Gestalt: where the whole is far greater in scope and effect than the sum of it's parts.

bybee
July 23rd, 2015, 07:50 AM
I like this response.
I would add that whilst I realize that the infinity that is God is beyond my comprehension there is enough available to be known that the seeking is worth the effort.

PureX
July 23rd, 2015, 08:35 AM
I like this response.
I would add that whilst I realize that the infinity that is God is beyond my comprehension there is enough available to be known that the seeking is worth the effort.I think what's available to us in that spark of the Divine that we all have within us as we are bits of "God expressed" (creation). And because it is within us, we can then recognize it within others.
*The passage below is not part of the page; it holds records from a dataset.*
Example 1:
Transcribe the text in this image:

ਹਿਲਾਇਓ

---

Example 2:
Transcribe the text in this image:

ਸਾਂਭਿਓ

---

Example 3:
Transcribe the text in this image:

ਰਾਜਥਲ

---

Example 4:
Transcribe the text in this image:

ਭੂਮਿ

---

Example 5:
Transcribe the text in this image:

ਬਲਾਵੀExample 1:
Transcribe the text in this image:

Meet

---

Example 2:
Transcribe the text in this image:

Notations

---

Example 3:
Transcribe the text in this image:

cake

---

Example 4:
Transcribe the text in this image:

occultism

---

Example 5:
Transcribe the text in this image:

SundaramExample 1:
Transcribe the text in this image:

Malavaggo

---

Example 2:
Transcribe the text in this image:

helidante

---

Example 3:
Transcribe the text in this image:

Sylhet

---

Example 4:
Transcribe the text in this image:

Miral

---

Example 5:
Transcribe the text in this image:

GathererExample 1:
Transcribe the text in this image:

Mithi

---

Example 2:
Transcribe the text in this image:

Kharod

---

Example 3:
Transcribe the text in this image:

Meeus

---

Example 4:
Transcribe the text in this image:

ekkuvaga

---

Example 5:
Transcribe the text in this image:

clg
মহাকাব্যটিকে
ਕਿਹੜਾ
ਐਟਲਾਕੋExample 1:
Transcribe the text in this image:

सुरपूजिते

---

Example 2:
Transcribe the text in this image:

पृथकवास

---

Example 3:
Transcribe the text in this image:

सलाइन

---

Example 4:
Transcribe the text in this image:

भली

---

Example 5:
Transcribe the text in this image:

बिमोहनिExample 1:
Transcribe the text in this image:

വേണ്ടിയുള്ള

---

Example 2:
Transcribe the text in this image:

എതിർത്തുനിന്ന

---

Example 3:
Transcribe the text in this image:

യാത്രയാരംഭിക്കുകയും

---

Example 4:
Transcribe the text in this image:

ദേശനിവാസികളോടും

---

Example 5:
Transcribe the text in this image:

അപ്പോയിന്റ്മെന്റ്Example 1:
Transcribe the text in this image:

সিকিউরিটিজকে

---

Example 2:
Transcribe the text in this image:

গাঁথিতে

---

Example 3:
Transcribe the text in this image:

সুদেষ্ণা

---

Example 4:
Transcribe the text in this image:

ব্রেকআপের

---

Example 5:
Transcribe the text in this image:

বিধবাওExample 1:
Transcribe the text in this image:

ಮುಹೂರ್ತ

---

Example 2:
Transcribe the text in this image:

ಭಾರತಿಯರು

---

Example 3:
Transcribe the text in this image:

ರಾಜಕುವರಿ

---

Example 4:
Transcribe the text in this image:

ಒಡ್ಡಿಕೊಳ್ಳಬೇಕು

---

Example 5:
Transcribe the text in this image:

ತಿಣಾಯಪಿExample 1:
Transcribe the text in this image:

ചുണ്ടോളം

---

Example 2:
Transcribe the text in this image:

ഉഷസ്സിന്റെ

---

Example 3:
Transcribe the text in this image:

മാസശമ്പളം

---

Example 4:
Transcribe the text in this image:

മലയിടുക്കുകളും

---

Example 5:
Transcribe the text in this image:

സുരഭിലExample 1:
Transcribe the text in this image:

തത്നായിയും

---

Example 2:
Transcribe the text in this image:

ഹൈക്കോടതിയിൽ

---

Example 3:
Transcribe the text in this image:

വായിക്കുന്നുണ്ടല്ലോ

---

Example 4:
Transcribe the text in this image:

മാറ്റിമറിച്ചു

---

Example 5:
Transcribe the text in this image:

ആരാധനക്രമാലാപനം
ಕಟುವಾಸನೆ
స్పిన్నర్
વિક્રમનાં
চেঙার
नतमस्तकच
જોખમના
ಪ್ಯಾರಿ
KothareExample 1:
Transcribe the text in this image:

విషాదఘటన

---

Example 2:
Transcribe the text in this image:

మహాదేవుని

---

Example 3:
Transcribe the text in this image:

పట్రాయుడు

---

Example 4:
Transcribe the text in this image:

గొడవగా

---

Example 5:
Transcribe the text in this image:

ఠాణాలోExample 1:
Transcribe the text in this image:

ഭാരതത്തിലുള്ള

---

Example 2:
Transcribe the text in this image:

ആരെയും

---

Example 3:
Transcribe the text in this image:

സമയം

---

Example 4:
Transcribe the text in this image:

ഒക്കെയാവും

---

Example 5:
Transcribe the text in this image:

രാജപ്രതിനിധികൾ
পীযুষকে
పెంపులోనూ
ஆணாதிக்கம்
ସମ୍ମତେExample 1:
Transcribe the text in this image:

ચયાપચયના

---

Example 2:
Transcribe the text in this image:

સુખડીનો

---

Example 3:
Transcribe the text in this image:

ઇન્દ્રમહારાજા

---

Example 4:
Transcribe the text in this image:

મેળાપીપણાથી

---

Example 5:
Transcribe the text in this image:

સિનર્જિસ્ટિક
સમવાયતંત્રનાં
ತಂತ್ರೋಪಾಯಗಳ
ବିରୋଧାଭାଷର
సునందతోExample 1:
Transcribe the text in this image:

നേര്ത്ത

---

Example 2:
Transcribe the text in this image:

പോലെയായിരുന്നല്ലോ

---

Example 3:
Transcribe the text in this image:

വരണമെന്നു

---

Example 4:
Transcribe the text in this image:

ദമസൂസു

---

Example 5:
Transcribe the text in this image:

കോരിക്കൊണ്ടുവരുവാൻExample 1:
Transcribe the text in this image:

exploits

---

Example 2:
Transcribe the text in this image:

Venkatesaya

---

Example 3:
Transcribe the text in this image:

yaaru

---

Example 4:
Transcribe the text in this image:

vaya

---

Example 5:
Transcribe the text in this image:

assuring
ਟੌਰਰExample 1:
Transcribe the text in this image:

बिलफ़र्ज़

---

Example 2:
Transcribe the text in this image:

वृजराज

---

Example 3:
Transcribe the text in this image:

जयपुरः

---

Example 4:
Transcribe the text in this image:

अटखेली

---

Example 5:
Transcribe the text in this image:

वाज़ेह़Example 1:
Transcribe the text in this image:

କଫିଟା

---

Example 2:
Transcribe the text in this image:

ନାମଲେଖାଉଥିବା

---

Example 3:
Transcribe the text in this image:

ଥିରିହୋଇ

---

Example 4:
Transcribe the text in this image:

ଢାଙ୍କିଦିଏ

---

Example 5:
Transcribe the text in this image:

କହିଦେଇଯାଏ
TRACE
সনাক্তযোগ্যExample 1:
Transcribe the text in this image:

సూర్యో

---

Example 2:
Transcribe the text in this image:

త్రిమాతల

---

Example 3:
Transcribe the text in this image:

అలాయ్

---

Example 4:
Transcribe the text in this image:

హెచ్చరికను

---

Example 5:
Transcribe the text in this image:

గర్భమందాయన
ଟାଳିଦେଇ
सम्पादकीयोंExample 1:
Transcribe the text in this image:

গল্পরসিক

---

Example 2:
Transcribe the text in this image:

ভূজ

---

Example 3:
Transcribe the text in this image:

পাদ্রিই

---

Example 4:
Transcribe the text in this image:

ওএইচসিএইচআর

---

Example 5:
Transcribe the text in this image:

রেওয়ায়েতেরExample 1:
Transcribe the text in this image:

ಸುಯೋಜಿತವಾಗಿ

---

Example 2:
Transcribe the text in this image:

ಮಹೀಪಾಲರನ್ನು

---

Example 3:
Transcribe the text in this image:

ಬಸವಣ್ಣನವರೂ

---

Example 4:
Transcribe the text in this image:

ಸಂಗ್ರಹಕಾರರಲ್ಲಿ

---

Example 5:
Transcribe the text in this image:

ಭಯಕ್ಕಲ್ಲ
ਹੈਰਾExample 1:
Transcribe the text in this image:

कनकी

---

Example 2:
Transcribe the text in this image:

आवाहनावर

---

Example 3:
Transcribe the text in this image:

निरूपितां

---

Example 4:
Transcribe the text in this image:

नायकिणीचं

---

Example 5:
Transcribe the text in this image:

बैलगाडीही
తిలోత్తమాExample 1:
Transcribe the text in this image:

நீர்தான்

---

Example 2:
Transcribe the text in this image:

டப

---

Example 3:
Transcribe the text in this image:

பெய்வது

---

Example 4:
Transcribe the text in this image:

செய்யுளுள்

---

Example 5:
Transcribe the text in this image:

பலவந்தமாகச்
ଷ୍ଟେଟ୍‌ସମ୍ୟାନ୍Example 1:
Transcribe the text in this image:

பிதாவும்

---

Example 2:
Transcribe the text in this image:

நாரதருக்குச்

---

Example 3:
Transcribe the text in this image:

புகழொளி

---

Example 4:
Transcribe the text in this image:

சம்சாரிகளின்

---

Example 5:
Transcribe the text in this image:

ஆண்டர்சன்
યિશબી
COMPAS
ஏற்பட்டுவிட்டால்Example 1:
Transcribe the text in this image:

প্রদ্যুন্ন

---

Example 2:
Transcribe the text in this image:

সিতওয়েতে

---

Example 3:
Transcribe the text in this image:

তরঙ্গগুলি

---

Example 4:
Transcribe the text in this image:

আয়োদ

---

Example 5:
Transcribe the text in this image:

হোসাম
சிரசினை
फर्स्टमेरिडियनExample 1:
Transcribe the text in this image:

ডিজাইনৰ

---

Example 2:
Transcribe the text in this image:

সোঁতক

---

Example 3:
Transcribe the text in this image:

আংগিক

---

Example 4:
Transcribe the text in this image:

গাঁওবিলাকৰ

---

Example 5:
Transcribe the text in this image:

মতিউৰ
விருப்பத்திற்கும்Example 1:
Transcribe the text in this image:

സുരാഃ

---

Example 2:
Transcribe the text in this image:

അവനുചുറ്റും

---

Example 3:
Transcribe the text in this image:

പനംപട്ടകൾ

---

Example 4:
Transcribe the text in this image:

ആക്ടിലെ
Our ability to love, to respect, to appreciate, and to care about others is a manifestation of something Divine, to my way of thinking, because it leads us to a kind of moral transcendence. A morality that transcends our animal nature: survival of the fittest, might makes right, the end justifies the means, etc.,. And this spark is not just within us, we can see it in everything around us, too, if we have the intelligence and the willingness to look for it.

bybee
July 23rd, 2015, 08:46 AM
I think what's available to us in that spark of the Divine that we all have within us as we are bits of "God expressed" (creation). And because it is within us, we can then recognize it within others. Our ability to love, to respect, to appreciate, and to care about others is a manifestation of something Divine, to my way of thinking, because it leads us to a kind of moral transcendence. A morality that transcends our animal nature: survival of the fittest, might makes right, the end justifies the means, etc.,. And this spark is not just within us, we can see it in everything around us, too, if we have the intelligence and the willingness to look for it.

Yup!

glassjester
July 24th, 2015, 03:59 AM
And this spark is not just within us, we can see it in everything around us, too, if we have the intelligence and the willingness to look for it.

Definitely.

This is what I meant when I said God lies beyond, or behind, all physical Creation.

I think it's this sort of higher-dimensionality of God that resolves any paradox between His immanence and transcendence. They merge into one quality, when you view all of Creation as a screen or veil, beyond which, God lies, and upon which, He shines.



Aristotle describes God as the final cause - the end/goal or fulfillment - of all things. It's God's perfection which inspires all things to "move in wonder," compelled to go from potential to actual. Empedocles called this universal, attractive force "Love."

Aristotle, of course, disagreed - and then went on to write the most rational description of God's immanence and transcendence in the pre-Christian world. Strange.